- _PROBLEM REQUIREMENTS_: Within the records that follow, count the lines containing the string "posedge". Reply only with the count.

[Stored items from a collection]
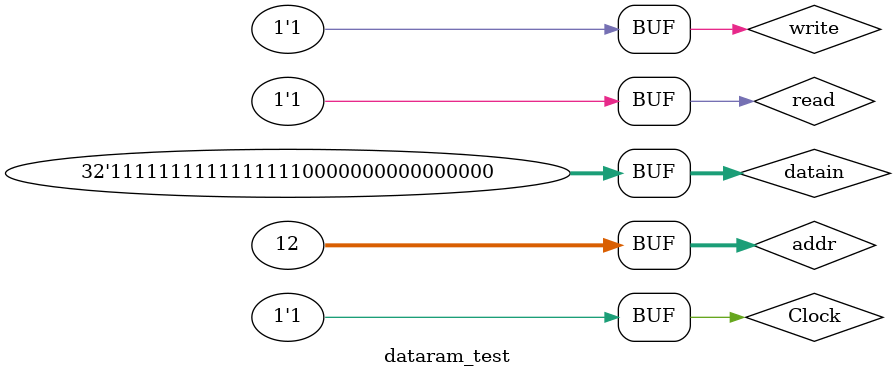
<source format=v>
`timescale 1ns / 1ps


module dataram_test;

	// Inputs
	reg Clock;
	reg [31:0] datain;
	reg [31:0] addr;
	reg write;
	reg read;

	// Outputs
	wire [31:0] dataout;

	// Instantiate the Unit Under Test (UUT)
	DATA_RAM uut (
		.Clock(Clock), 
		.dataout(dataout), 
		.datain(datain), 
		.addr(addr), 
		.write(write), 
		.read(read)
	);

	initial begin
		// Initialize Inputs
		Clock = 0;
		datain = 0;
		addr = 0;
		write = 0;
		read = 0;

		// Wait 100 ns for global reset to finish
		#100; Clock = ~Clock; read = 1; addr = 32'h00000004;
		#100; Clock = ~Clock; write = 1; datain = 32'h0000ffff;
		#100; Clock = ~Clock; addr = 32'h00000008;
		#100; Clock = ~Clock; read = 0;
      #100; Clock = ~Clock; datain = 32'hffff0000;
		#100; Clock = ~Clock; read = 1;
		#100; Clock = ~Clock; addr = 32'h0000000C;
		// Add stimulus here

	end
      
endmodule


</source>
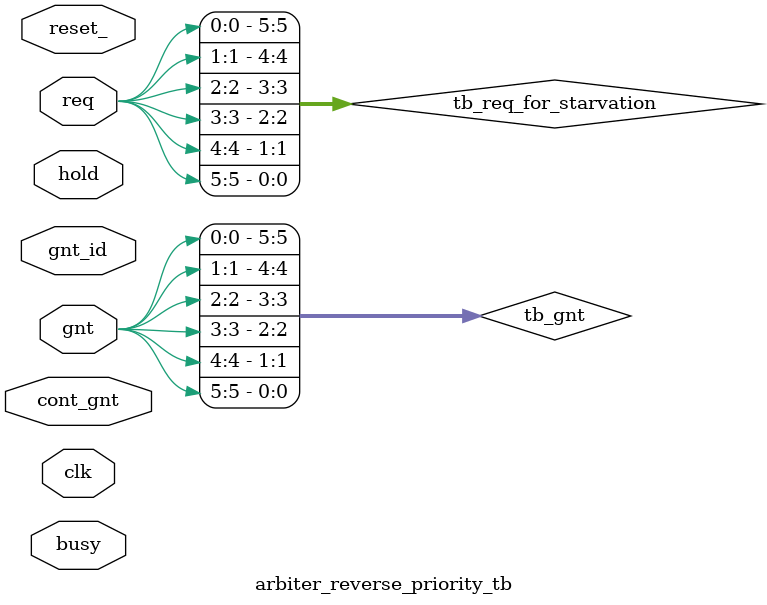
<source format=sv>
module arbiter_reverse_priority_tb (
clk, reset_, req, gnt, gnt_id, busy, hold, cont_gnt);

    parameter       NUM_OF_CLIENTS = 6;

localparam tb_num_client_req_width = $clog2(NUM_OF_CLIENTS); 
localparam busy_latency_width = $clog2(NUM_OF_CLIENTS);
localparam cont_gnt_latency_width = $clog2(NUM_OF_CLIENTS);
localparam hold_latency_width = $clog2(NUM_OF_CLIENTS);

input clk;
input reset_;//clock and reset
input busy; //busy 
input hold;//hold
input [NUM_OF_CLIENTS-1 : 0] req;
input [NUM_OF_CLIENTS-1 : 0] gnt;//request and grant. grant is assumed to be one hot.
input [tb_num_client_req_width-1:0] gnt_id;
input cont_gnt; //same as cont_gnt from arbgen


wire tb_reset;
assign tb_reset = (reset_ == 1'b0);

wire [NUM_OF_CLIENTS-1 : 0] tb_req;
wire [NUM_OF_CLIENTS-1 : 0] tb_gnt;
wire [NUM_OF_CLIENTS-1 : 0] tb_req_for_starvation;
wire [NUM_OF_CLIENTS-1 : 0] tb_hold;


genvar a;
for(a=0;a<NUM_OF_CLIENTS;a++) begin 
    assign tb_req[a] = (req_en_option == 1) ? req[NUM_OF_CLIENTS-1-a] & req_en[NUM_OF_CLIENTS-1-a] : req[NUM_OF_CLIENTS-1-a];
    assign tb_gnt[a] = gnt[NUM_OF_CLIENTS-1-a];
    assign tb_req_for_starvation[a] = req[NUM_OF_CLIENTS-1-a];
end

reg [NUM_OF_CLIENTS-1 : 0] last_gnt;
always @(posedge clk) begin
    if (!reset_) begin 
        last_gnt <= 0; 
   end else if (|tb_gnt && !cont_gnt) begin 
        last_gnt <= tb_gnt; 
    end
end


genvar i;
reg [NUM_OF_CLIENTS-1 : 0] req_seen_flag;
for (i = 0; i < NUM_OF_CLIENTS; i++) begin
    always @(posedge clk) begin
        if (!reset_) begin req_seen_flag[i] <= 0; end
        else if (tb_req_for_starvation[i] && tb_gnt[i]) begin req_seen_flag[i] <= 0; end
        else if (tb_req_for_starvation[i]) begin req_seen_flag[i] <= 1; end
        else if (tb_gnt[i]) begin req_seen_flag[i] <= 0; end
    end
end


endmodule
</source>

---

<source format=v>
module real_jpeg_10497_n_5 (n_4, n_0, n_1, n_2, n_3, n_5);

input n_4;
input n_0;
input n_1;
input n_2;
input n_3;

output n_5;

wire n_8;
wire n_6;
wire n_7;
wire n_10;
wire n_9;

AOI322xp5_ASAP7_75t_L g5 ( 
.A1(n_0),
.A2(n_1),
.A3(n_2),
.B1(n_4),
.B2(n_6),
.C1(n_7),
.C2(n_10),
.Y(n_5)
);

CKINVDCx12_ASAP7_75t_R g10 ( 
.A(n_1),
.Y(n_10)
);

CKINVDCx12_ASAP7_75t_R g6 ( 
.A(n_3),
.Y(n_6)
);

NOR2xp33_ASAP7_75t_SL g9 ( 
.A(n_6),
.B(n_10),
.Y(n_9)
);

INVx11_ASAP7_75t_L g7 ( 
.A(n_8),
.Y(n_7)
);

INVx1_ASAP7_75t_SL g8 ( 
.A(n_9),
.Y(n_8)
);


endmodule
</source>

- _REPLY_: 2